3,6 untuk si kembar dan segala drama di kehidupan mereka. But I'll round it up for Ollie (bagian terbaik sih emang Ollie nih!) dan beberapa bagian yang bikin ngakak, terutama pas Hisa bilang ke Miss Galuh "Bukan masalah Ollie-nya, Miss. Masalahnya ada di aku." (well, nggak beneran ngakak sih karena sebenernya baper jadi ngakaknya agak getir x'))
Sepintar-pintarnya pembaca, tetap saja ada saat ketika dia akan terkecoh oleh plot penulis.
TwinWar adalah salah satu novel teenlit yang demikian. Sampai pertengahan cerita saya udah yakin banget, "Pasti ini alasan kenapa si ini begini begini makanya dia nggak mau begitu begitu." Ternyata, Saudara-saudara, saya sedang menjadi pembaca sotoy. Tebakan saya salah! Nggak meleset jauh sih, tapi tetap saja salah. Dan saya jengkel karenanya. Haha.
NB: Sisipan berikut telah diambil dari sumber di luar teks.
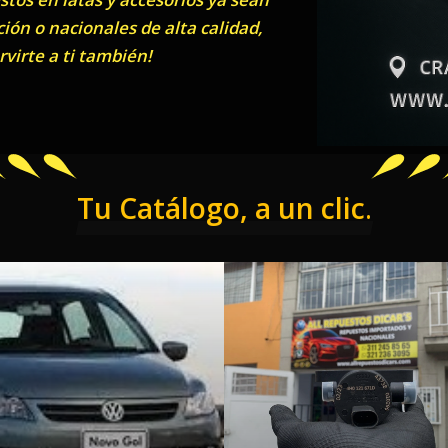
ón o nacionales de alta calidad,
virte a ti también!
Tu Catálogo, a un clic
.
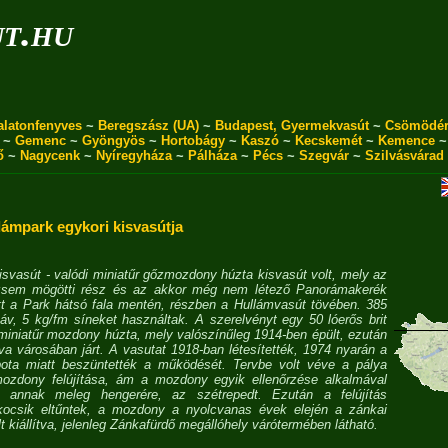
ut.hu
alatonfenyves
~
Beregszász (UA)
~
Budapest, Gyermekvasút
~
Csömödé
~
Gemenc
~
Gyöngyös
~
Hortobágy
~
Kaszó
~
Kecskemét
~
Kemence
ő
~
Nagycenk
~
Nyíregyháza
~
Pálháza
~
Pécs
~
Szegvár
~
Szilvásvárad
dámpark egykori kisvasútja
vasút - valódi miniatűr gőzmozdony húzta kisvasút volt, mely az
dzsem mögötti rész és az akkor még nem létező Panorámakerék
tt a Park hátsó fala mentén, részben a Hullámvasút tövében. 385
v, 5 kg/fm síneket használtak. A szerelvényt egy 50 lóerős brit
iniatűr mozdony húzta, mely valószínűleg 1914-ben épült, ezután
a városában járt. A vasutat 1918-ban létesítették, 1974 nyarán a
pota miatt beszüntették a működését. Tervbe volt véve a pálya
mozdony felújítása, ám a mozdony egyik ellenőrzése alkalmával
t annak meleg hengerére, az szétrepedt. Ezután a felújítás
 kocsik eltűntek, a mozdony a nyolcvanas évek elején a zánkai
lt kiállítva, jelenleg Zánkafürdő megállóhely várótermében látható.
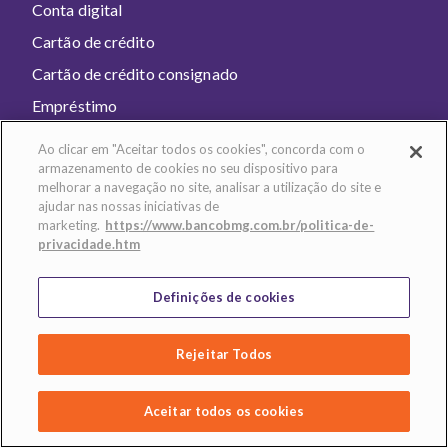
Conta digital
Cartão de crédito
Cartão de crédito consignado
Empréstimo
Educação Financeira
Ao clicar em "Aceitar todos os cookies", concorda com o
Open Banking
armazenamento de cookies no seu dispositivo para
melhorar a navegação no site, analisar a utilização do site e
Investimento
ajudar nas nossas iniciativas de
marketing.
https://www.bancobmg.com.br/politica-de-
privacidade.htm
Banco Bmg
Aviso de privacidade
Definições de cookies
Termo de uso
Rejeitar Todos
Baixe o app e abra sua conta!
T
Aceitar todos os cookies
Navegação por tópicos
o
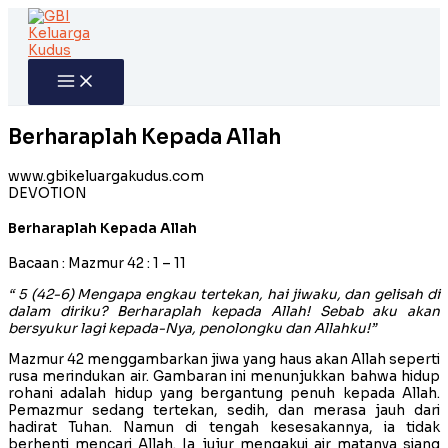
Skip
to
content
Berharaplah Kepada Allah
www.gbikeluargakudus.com
DEVOTION
Berharaplah Kepada Allah
Bacaan : Mazmur 42 : 1 – 11
“ 5 (42-6) Mengapa engkau tertekan, hai jiwaku, dan gelisah di
dalam diriku? Berharaplah kepada Allah! Sebab aku akan
bersyukur lagi kepada-Nya, penolongku dan Allahku!”
Mazmur 42 menggambarkan jiwa yang haus akan Allah seperti
rusa merindukan air. Gambaran ini menunjukkan bahwa hidup
rohani adalah hidup yang bergantung penuh kepada Allah.
Pemazmur sedang tertekan, sedih, dan merasa jauh dari
hadirat Tuhan. Namun di tengah kesesakannya, ia tidak
berhenti mencari Allah. Ia jujur mengakui air matanya siang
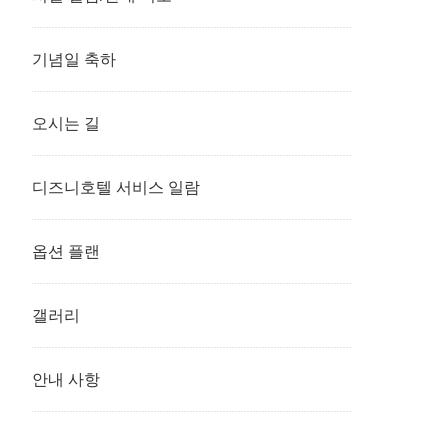
기념일 축하
오시는 길
디즈니호텔 서비스 일람
옵션 플랜
갤러리
안내 사항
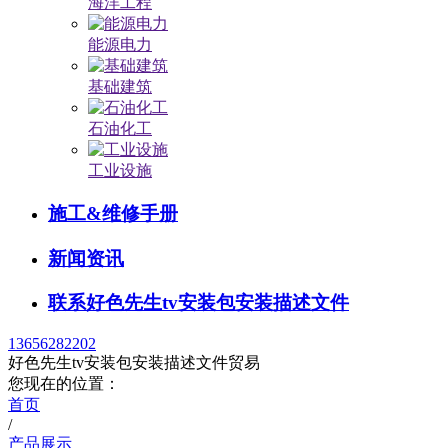
海洋工程
能源电力
基础建筑
石油化工
工业设施
施工&维修手册
新闻资讯
联系好色先生tv安装包安装描述文件
13656282202
好色先生tv安装包安装描述文件贸易
您现在的位置：
首页
/
产品展示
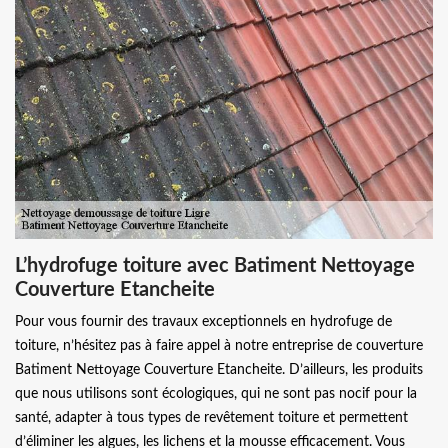
L’hydrofuge toiture avec Batiment Nettoyage
Couverture Etancheite
Pour vous fournir des travaux exceptionnels en hydrofuge de
toiture, n’hésitez pas à faire appel à notre entreprise de couverture
Batiment Nettoyage Couverture Etancheite. D’ailleurs, les produits
que nous utilisons sont écologiques, qui ne sont pas nocif pour la
santé, adapter à tous types de revêtement toiture et permettent
d’éliminer les algues, les lichens et la mousse efficacement. Vous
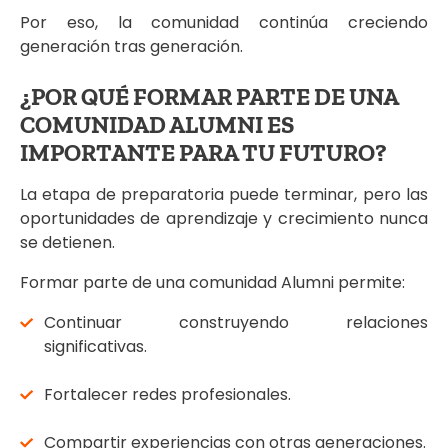
Por eso, la comunidad continúa creciendo
generación tras generación.
¿POR QUÉ FORMAR PARTE DE UNA
COMUNIDAD ALUMNI ES
IMPORTANTE PARA TU FUTURO?
La etapa de preparatoria puede terminar, pero las
oportunidades de aprendizaje y crecimiento nunca
se detienen.
Formar parte de una comunidad Alumni permite:
Continuar construyendo relaciones
significativas.
Fortalecer redes profesionales.
Compartir experiencias con otras generaciones.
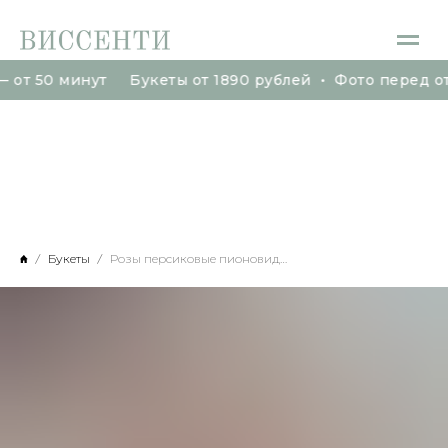
т 50 минут Букеты от 1890 рублей • Фото перед отпр
т 50 минут Букеты от 1890 рублей • Фото перед отпр
Букеты
Розы персиковые пионовидные с эвкалиптом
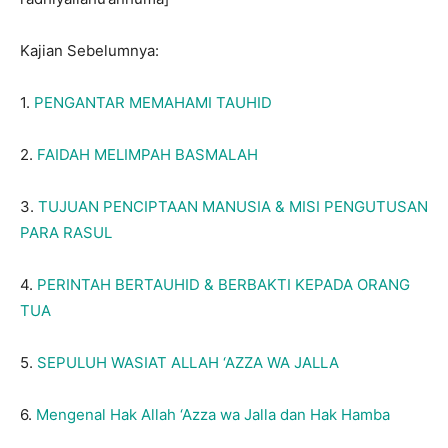
Kajian Sebelumnya:
1.
PENGANTAR MEMAHAMI TAUHID
2.
FAIDAH MELIMPAH BASMALAH
3.
TUJUAN PENCIPTAAN MANUSIA & MISI PENGUTUSAN
PARA RASUL
4.
PERINTAH BERTAUHID & BERBAKTI KEPADA ORANG
TUA
5.
SEPULUH WASIAT ALLAH ‘AZZA WA JALLA
6.
Mengenal Hak Allah ‘Azza wa Jalla dan Hak Hamba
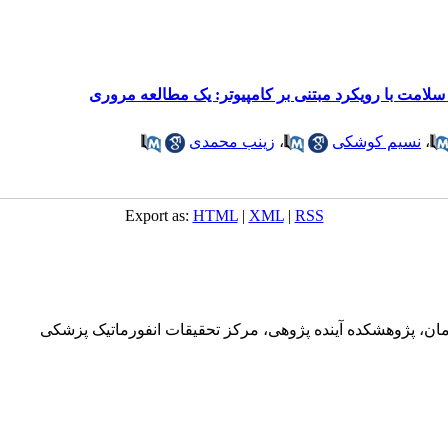
امت با رویکرد مبتنی بر کامپیوتر: یک مطالعه مروری
،
نسیم کوشکی
،
زینب محمدی
Export as:
HTML
|
XML
|
RSS
ان، پژوهشکده آینده پژوهی، مرکز تحقیقات انفورماتیک پزشکی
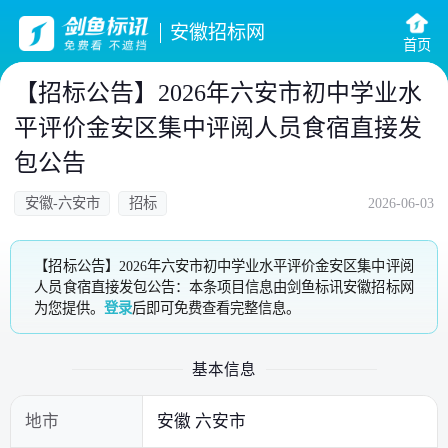
安徽招标网
首页
【招标公告】2026年六安市初中学业水
平评价金安区集中评阅人员食宿直接发
包公告
安徽-六安市
招标
2026-06-03
【招标公告】2026年六安市初中学业水平评价金安区集中评阅
人员食宿直接发包公告：本条项目信息由剑鱼标讯安徽招标网
为您提供。
登录
后即可免费查看完整信息。
基本信息
地市
安徽 六安市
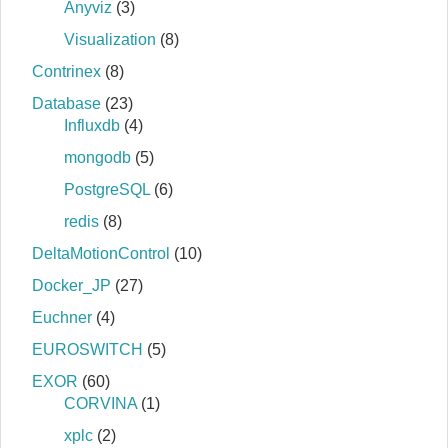
Anyviz
(3)
Visualization
(8)
Contrinex
(8)
Database
(23)
Influxdb
(4)
mongodb
(5)
PostgreSQL
(6)
redis
(8)
DeltaMotionControl
(10)
Docker_JP
(27)
Euchner
(4)
EUROSWITCH
(5)
EXOR
(60)
CORVINA
(1)
xplc
(2)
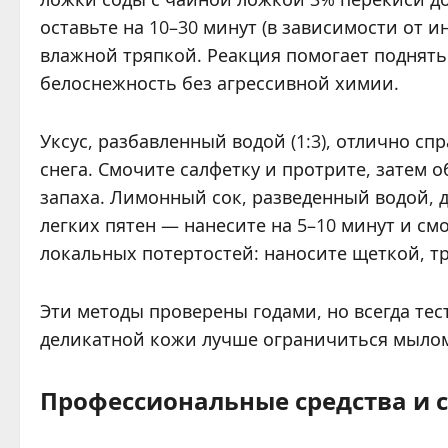
оставьте на 10–30 минут (в зависимости от и
влажной тряпкой. Реакция помогает поднять
белоснежность без агрессивной химии.
Уксус, разбавленный водой (1:3), отлично с
снега. Смочите салфетку и протрите, затем 
запаха. Лимонный сок, разведенный водой, 
легких пятен — нанесите на 5–10 минут и смой
локальных потертостей: наносите щеткой, т
Эти методы проверены годами, но всегда тес
деликатной кожи лучше ограничиться мыло
Профессиональные средства и 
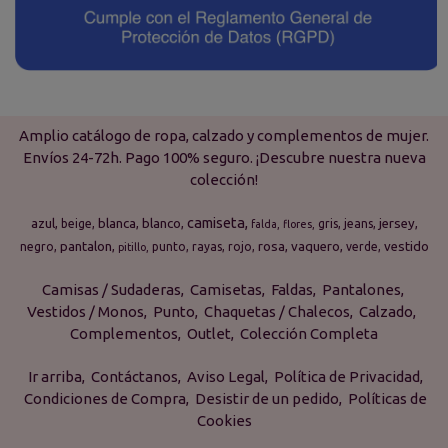
Amplio catálogo de ropa, calzado y complementos de mujer.
Envíos 24-72h. Pago 100% seguro. ¡Descubre nuestra nueva
colección!
camiseta
azul
blanca
blanco
jersey
beige
gris
jeans
falda
flores
pantalon
rosa
vaquero
vestido
negro
punto
rayas
rojo
verde
pitillo
Camisas / Sudaderas
Camisetas
Faldas
Pantalones
Vestidos / Monos
Punto
Chaquetas / Chalecos
Calzado
Complementos
Outlet
Colección Completa
Ir arriba
Contáctanos
Aviso Legal
Política de Privacidad
Condiciones de Compra
Desistir de un pedido
Políticas de
Cookies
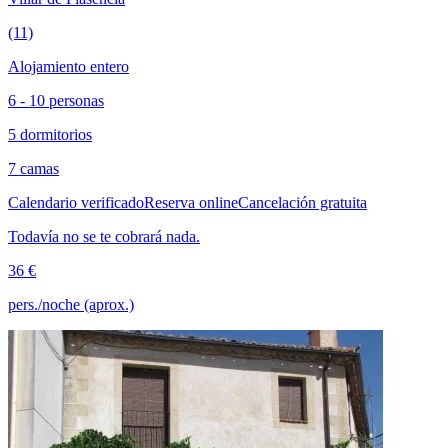
(11)
Alojamiento entero
6 - 10 personas
5 dormitorios
7 camas
Calendario verificado
Reserva online
Cancelación gratuita
Todavía no se te cobrará nada.
36 €
pers./noche (aprox.)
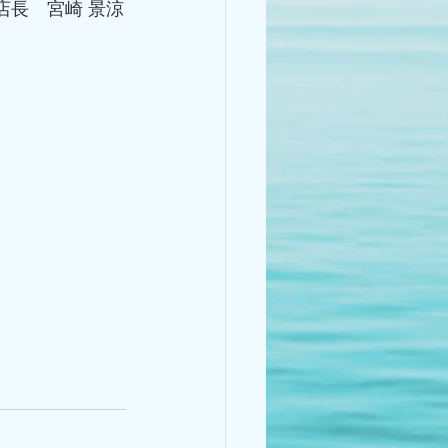
店長　宮崎 景涼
Anyway, novel ini nggak se-twisty itu kok. Konfliknya banyak, yang bikin ceritanya terasa sangat padat. Tapi semuanya selesai dengan baik dan memuaskan. Pun perseteruan Hisa dan Gara--konflik utama novel ini--nggak klise. Interaksi mereka menarik, karakterisasi masing-masing lumayan kuat, dan perjalanan lika-liku hubungan mereka dari awal hingga rekonsiliasi sangat bagus. Nggak pernah kepikiran konflik antara dua anak kembar bisa diramu seapik ini. Apalagi hal itu diwarnai karakter-karakter di sekeliling mereka, yang masing-masing mempunyai ciri khas tetapi juga sangat manusiawi.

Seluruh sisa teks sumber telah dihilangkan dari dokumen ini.